• Records supplied:
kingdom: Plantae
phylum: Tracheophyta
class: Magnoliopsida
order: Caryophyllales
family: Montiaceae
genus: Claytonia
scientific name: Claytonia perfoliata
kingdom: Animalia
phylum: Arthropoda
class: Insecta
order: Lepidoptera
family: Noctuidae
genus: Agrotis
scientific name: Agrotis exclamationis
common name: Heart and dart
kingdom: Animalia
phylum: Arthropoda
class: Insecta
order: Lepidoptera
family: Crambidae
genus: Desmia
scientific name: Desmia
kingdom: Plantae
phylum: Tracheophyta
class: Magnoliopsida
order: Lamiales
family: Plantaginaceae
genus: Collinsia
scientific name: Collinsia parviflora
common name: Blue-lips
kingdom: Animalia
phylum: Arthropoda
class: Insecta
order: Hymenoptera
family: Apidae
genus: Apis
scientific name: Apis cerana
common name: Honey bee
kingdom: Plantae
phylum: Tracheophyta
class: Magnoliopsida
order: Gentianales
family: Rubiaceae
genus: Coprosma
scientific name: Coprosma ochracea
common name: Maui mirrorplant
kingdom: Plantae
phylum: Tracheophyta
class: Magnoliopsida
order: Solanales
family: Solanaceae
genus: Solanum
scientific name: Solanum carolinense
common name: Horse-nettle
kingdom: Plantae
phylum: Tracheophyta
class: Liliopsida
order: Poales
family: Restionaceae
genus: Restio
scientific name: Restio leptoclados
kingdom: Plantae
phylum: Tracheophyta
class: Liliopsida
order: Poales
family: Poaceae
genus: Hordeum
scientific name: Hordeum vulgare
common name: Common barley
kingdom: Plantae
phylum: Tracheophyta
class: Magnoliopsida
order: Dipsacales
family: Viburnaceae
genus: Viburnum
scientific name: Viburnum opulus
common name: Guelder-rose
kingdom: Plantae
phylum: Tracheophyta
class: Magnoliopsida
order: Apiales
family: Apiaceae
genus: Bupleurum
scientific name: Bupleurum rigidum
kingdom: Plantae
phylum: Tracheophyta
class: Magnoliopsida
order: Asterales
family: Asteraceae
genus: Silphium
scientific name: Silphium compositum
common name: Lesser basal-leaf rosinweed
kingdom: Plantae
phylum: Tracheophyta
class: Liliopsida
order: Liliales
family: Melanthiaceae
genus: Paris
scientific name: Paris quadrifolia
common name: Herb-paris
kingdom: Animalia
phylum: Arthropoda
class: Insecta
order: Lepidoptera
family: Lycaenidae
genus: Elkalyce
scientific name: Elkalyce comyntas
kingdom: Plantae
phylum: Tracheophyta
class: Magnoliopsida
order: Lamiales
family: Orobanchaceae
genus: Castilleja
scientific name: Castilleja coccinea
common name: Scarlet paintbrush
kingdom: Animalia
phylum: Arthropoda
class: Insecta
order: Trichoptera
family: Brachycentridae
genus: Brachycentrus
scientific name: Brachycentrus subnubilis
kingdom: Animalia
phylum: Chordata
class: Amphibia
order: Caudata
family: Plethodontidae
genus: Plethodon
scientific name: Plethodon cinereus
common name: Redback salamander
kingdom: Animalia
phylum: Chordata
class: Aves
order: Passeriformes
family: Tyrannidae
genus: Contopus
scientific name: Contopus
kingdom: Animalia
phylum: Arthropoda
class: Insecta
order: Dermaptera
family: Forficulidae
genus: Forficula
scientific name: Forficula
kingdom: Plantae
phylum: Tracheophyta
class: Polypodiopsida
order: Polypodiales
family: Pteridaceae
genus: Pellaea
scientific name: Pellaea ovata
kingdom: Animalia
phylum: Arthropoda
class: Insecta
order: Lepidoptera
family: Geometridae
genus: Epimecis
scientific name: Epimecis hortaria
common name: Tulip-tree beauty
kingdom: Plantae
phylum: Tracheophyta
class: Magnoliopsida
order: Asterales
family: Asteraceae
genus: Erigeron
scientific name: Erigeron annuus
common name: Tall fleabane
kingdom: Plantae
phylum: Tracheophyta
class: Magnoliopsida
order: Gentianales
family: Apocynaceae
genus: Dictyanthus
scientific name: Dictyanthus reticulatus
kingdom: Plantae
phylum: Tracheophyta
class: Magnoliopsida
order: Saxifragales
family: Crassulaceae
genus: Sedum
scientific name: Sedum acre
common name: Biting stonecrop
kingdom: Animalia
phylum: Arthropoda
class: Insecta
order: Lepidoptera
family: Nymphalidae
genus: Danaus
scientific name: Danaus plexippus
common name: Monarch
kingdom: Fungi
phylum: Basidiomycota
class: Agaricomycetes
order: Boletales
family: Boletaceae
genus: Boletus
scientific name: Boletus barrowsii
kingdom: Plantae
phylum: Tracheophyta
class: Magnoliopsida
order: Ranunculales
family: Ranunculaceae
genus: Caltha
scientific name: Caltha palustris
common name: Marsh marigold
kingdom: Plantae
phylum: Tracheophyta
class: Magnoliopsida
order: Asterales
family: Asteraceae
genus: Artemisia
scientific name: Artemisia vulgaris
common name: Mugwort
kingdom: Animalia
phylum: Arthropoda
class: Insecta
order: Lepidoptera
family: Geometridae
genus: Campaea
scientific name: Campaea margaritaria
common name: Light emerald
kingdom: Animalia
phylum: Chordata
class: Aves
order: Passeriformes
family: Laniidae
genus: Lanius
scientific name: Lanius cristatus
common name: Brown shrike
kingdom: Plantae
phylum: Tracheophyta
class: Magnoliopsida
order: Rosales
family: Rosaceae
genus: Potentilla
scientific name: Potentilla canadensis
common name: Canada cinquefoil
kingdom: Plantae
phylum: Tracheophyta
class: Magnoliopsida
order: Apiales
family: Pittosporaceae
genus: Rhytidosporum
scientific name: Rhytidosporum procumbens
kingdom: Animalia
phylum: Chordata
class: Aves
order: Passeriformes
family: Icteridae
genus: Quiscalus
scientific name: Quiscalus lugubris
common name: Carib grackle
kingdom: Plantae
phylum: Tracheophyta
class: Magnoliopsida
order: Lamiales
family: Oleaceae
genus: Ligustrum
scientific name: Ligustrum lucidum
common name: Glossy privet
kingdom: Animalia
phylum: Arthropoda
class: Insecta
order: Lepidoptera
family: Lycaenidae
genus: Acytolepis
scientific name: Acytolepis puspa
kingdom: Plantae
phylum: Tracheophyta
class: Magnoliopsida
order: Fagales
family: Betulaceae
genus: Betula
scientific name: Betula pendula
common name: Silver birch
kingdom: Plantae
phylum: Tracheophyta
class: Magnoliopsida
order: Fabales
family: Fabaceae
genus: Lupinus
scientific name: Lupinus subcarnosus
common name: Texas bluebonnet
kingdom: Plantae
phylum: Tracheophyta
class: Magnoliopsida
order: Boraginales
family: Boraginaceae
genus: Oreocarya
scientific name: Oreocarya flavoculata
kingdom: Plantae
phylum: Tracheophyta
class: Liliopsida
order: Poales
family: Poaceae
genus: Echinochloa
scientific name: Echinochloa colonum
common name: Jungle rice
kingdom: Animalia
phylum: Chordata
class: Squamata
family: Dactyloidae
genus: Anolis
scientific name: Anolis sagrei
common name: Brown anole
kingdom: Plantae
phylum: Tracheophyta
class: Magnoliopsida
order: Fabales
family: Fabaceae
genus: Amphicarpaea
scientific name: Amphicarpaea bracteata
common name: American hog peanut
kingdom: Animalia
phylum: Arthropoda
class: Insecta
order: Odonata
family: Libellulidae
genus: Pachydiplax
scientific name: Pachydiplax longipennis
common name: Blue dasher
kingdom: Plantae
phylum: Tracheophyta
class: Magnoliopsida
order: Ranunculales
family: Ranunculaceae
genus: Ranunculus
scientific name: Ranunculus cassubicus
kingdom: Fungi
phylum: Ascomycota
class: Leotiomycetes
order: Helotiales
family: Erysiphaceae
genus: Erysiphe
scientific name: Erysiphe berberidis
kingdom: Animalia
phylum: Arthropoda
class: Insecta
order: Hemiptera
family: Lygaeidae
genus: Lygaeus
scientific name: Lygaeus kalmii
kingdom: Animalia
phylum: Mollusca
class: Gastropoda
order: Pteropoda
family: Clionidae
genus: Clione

• Exercise objective: Write out again the part of the items that opens with the line containing "class: Agaricomycetes" and closes with the line containing "scientific name: Caltha palustris", swapping "scientific name" for "Latin name" and keeping everything else the same.

• Solution below:
class: Agaricomycetes
order: Boletales
family: Boletaceae
genus: Boletus
Latin name: Boletus barrowsii
kingdom: Plantae
phylum: Tracheophyta
class: Magnoliopsida
order: Ranunculales
family: Ranunculaceae
genus: Caltha
Latin name: Caltha palustris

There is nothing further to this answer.